IMMOBILIER DURABLE. Une tour à énergie positive sortira de terre dès 2023 à Saint-Etienne. Elle pourrait faire de la commune stéphanoise un nouveau symbole du bâtiment durable, et signe pour son constructeur Elithis, associé à un investisseur suédois, la première étape d'un plus large visant à livrer jusqu'à 100 tours résidentielles "à énergie positive" en Europe d'ici 2030.C'est à Saint-Etienne que va émerger en 2023 le premier des 100 immeubles résidentiels vendus par l'entreprise dijonnaise Elithis, à l'investisseur suédois Catella Residential. Un deal qui pèse 15 millions pour cette première étape stéphanoise, mais qui marque également un premier jalon avec des ambitions beaucoup plus larges, en France et en Europe.
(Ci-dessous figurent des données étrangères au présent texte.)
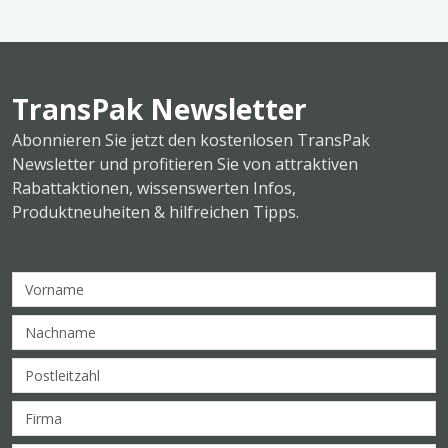
TransPak Newsletter
Abonnieren Sie jetzt den kostenlosen TransPak
Newsletter und profitieren Sie von attraktiven
Rabattaktionen, wissenswerten Infos,
Produktneuheiten & hilfreichen Tipps.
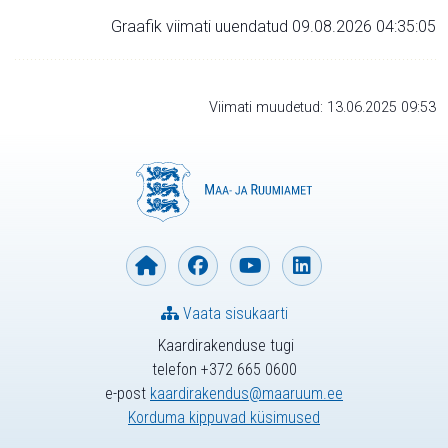
Graafik viimati uuendatud 09.08.2026 04:35:05
Viimati muudetud: 13.06.2025 09:53
Vaata sisukaarti
Kaardirakenduse tugi
telefon +372 665 0600
e-post
kaardirakendus@maaruum.ee
Korduma kippuvad küsimused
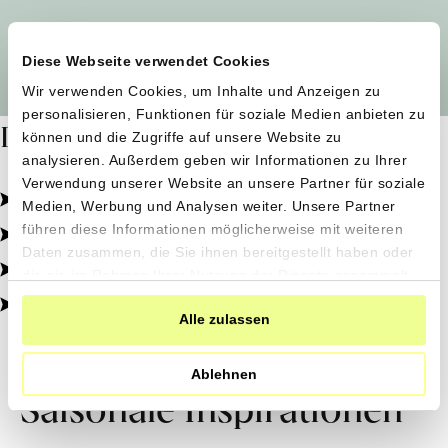
Alle Produzent*innen auf einen Blick
Diese Webseite verwendet Cookies
Wir verwenden Cookies, um Inhalte und Anzeigen zu
personalisieren, Funktionen für soziale Medien anbieten zu
Dafür stehen wir
können und die Zugriffe auf unsere Website zu
analysieren. Außerdem geben wir Informationen zu Ihrer
Verwendung unserer Website an unsere Partner für soziale
Pestizidfrei angebaut, schonend verarbeitet.
Medien, Werbung und Analysen weiter. Unsere Partner
Natürliche Zutaten, echter Geschmack.
führen diese Informationen möglicherweise mit weiteren
Daten zusammen, die Sie ihnen bereitgestellt haben oder
Von kleinen Höfen, direkt zu dir.
die sie im Rahmen Ihrer Nutzung der Dienste gesammelt
haben.
100% transparent, 0% Zusatzstoffe.
Alle zulassen
Ablehnen
Saisonale Inspirationen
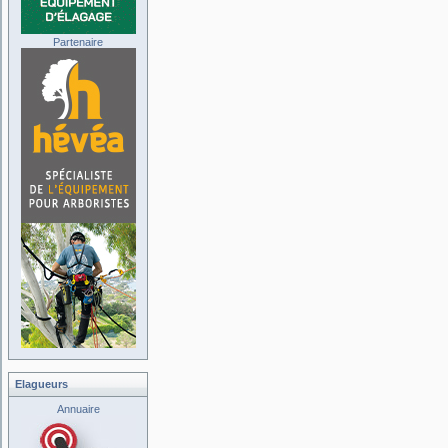
Partenaire
Elagueurs
Annuaire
Car les deux sociétés se sont alliées avec l'objectif de partir à la conquête des grands centres urbains de l'Hexagone, annonçant leur volonté de construire jusqu'à 100 tours résidentielles à "énergie positive" en Europe d'ici 2030, dans le cadre d'un programme d'investissement de 2 milliards d'euros supporté par Catella Residential, un fonds qui investit dans l'immobilier résidentiel.
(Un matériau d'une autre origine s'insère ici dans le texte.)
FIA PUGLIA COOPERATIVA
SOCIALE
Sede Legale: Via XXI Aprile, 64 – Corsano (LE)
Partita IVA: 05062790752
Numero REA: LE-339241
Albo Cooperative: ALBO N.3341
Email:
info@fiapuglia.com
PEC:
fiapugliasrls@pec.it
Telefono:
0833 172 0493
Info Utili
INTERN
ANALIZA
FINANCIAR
La spécificité de ces nouveaux immeubles ? Ce seront tous des bâtiments à "énergie positive", c'est-à-dire qu'ils produiront plus d'énergie qu'ils n'en consomment, grâce à une conception spécifique et à la mise en place d'outils, à destination des occupants des logements, leur permettant de mieux gérer leur consommation énergétique.
Avec un objectif : qu'ils deviennent un outil permettant aux futurs logements qui seront livrés sous ce mode d'aller bien au-delà des objectifs fixés par l'Union européenne pour 2050 en matière de bâtiment durable.
Une tour stéphanoise de 58 mètres
Le galop d'essai de ce partenariat se tiendra donc à Saint-Etienne, juste en face de la gare Chateaucreux, avec une tour de 58 mètres de haut, la tour TESE. Pourquoi Saint-Etienne ?
"Nous aimons les symboles. Saint-Etienne se dote aujourd'hui d'un bâtiment ultra-innovant qui lui permet d'attirer un investisseur international de premier plan. Nous avons présenté nos ambitions au maire de Saint-Etienne, Gaël Perdriau, l'accueil a été très positif", résume Thierry Bièvre, président et fondateur d'Elithis.
Créé en 2003 autour des métiers du conseil en flux et économie d'énergie, le constructeur, un groupe d'ingénierie et d'immobilier dijonais qui emploie aujourd'hui 125 salariés (chiffre d'affaires : 20 millions d'euros), a déjà livré plusieurs réalisations durables. Dont une tour à énergie positive de 63 logements à Strasbourg qui produit plus d'énergie qu'elle n'en consomme depuis 2017, ou encore de son propre siège social de Dijon construit en 2009 et qualifié "d'hyper performant" sur le plan énergétique, grâce à son bouclier thermique qui réduit les rayonnements solaires.